Sunday, November 13, 2005

A victory for medical marijuana in Ohio

Here, (out of the MAP archives), is a fabulous article from Cincinnati City Beat about medical marijuana. It's really comprehensive so it's on the long side but worth the time to read in full.

It tells the story of Dee Dee Zoretic, a young mother with a debilitating chronic pain condition and how she found relief through medical marijuana after having been denied pharmaceutical relief on account of the DEA's war on pain doctors. She was arrested at one point but the outcome of her case is heartening.

One particularly interesting section is on the dunderheaded convictions that fill our prisons with innocent victims of prohibition under the ever burgeoning list of "drug crimes." You wonder why there's more women in jail now? Here's your answer.
. Brenda Prather of New York was sentenced to 40 years to life in prison for handing her husband a roll of aluminum foil that he later used in a drug related crime -- even though she was unaware of the crime, according to her husband's testimony.

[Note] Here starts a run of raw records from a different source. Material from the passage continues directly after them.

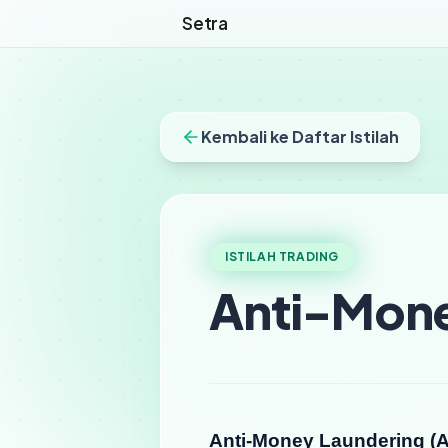
Setra
Kembali ke Daftar Istilah
ISTILAH TRADING
Anti-Mone
Anti-Money Laundering (A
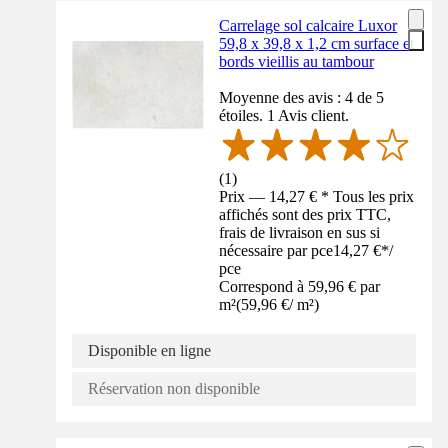
Carrelage sol calcaire Luxor
59,8 x 39,8 x 1,2 cm surface et
bords vieillis au tambour
Moyenne des avis : 4 de 5
étoiles. 1 Avis client.
(
1
)
Prix — 14,27 € * Tous les prix
affichés sont des prix TTC,
frais de livraison en sus si
nécessaire par pce
14,27 €
*
/
pce
Correspond à 59,96 € par
m²
(
59,96 €
/
m²
)
Disponible en ligne
Réservation non disponible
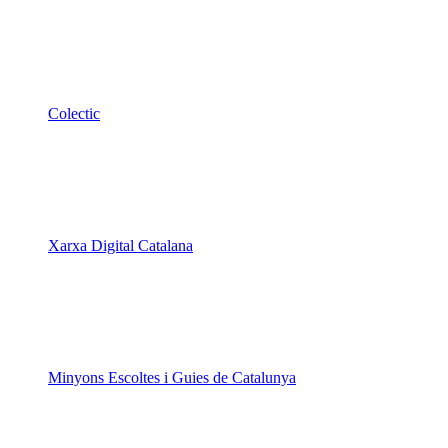
Colectic
Xarxa Digital Catalana
Minyons Escoltes i Guies de Catalunya
TOTHOMweb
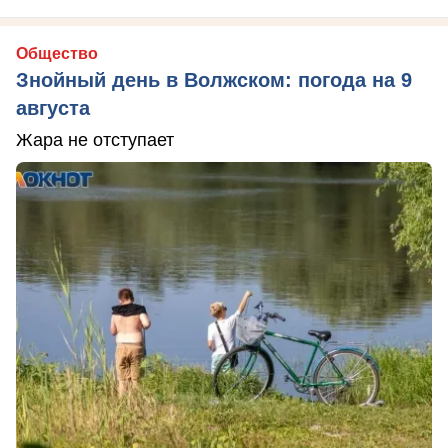
Общество
Знойный день в Волжском: погода на 9
августа
Жара не отступает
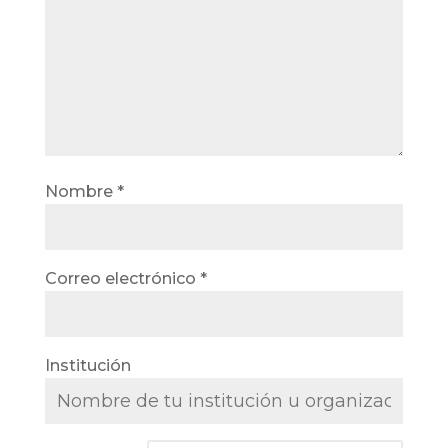
Nombre
*
Correo electrónico
*
Institución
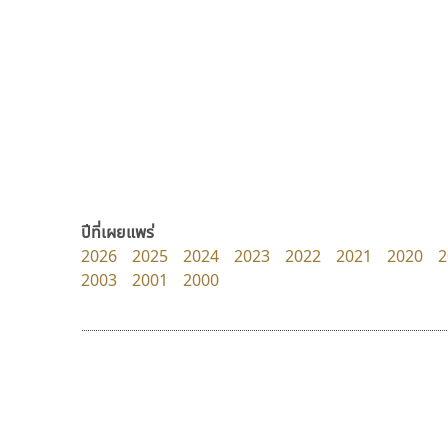
Tcha Studio 23
TS Font
ธีร์ชญาน์ นามขาน
ธงชัย ศรีเมือง
ปีที่เผยแพร่
2026
2025
2024
2023
2022
2021
2020
2
2003
2001
2000
ดีอาร์ ดีไซน์
บีทูไซน์
DR Design
B2 SIGN
ดำรง เติมทอง
กิตติศักดิ์ ศิริกมลเสถียร
9 Fonts
F
A
Fontcraft
Apple
FontUni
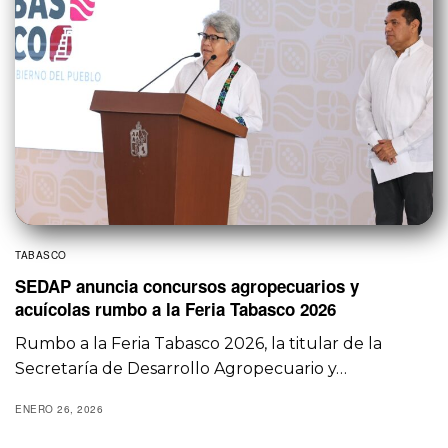
TABASCO
SEDAP anuncia concursos agropecuarios y
acuícolas rumbo a la Feria Tabasco 2026
Rumbo a la Feria Tabasco 2026, la titular de la
Secretaría de Desarrollo Agropecuario y…
ENERO 26, 2026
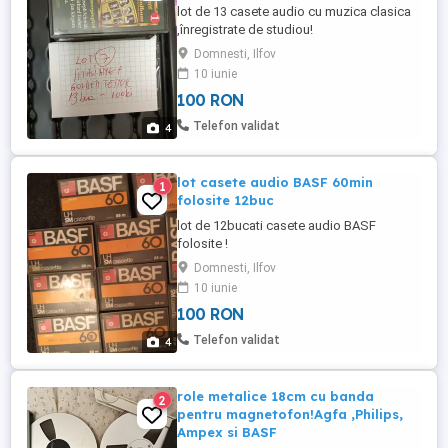
lot de 13 casete audio cu muzica clasica
,înregistrate de studiou!
Domnesti, Ilfov
10 iunie
100 RON
Telefon validat
4
lot casete audio BASF 60min
1
folosite 12buc
lot de 12bucati casete audio BASF
folosite !
Domnesti, Ilfov
10 iunie
100 RON
Telefon validat
4
role metalice 18cm cu banda
2
pentru magnetofon!Agfa ,Philips,
Ampex si BASF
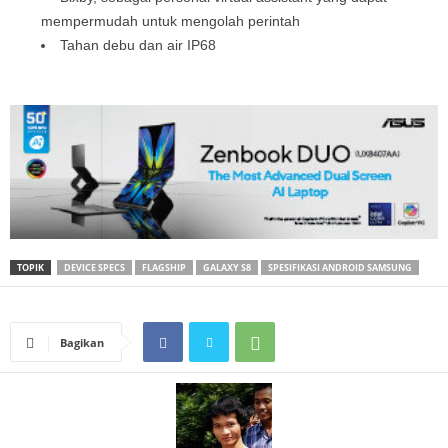
mempermudah untuk mengolah perintah
Tahan debu dan air IP68
TOPIK
DEVICE SPECS
FLAGSHIP
GALAXY S8
SPESIFIKASI ANDROID SAMSUNG
Bagikan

. Leah Bundy, 21, also of New York, was in her boyfriend's apartment when it was raided. She was arrested and convicted of possession, despite the fact that she had no idea what her boyfriend was up to. She was sentenced to 15 years to life because of a presumed control over the area in which contraband was found.

. In an Oklahoma case, a woman attempted to deter her son from growing marijuana on her property. She used weed killer, destroyed seeds she found and said she'd throw him out if he continued. Yet her home was seized because she didn't alert the police or evict her son.

In other cases, courts have presumed married women had knowledge of and consent to the presence of their husbands' drugs because of the intimate nature of the marital relationship, making it virtually impossible to prove a lack of knowledge when living with a spouse.
Like husbands don't successfully hide things from their wives all the time. Hell, I knew my first husband had a drinking problem but I never knew the extent of it until he quit for a while and filled an industrial size waste bin with the empties he had hidden in the rafters of the basement. And he worked from home.

Dee Dee had good counsel and a great judge and although her lawyer advised her to move to a medical marijuana friendly state when her case concluded, she's going to stay put and fight.
"The longer we let it go on, the harder it's going to be to stop," she says. "That's why I say you've got to clean up your own back yard before you complain about your neighbor's, and right now Ohio has a filthy yard. I'm not going to run from my problems. I'm going to make things right here. As far as I'm concerned, this is a country of the people, by the people, for the people. Which means this is my country and they can't have it."
Good for her. That's the spirit that's going to win against this war on some drugs.